= Activity =
Please set down each of the lines below once more, exactly, omitting all pictures.

(Beginning of Data in this exercise)

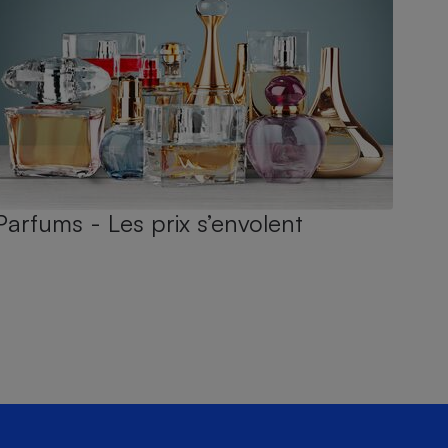
Parfums - Les prix s’envolent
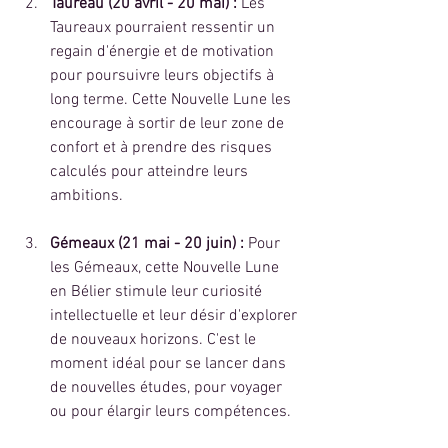
Taureau (20 avril - 20 mai) :
 Les 
Taureaux pourraient ressentir un 
regain d'énergie et de motivation 
pour poursuivre leurs objectifs à 
long terme. Cette Nouvelle Lune les 
encourage à sortir de leur zone de 
confort et à prendre des risques 
calculés pour atteindre leurs 
ambitions.
Gémeaux (21 mai - 20 juin) :
 Pour 
les Gémeaux, cette Nouvelle Lune 
en Bélier stimule leur curiosité 
intellectuelle et leur désir d'explorer 
de nouveaux horizons. C'est le 
moment idéal pour se lancer dans 
de nouvelles études, pour voyager 
ou pour élargir leurs compétences.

(End of Data in this exercise)

= Reply to the task =
Parfums - Les prix s’envolent
Taureau (20 avril - 20 mai) :
 Les 
Taureaux pourraient ressentir un 
regain d'énergie et de motivation 
pour poursuivre leurs objectifs à 
long terme. Cette Nouvelle Lune les 
encourage à sortir de leur zone de 
confort et à prendre des risques 
calculés pour atteindre leurs 
ambitions.
Gémeaux (21 mai - 20 juin) :
 Pour 
les Gémeaux, cette Nouvelle Lune 
en Bélier stimule leur curiosité 
intellectuelle et leur désir d'explorer 
de nouveaux horizons. C'est le 
moment idéal pour se lancer dans 
de nouvelles études, pour voyager 
ou pour élargir leurs compétences.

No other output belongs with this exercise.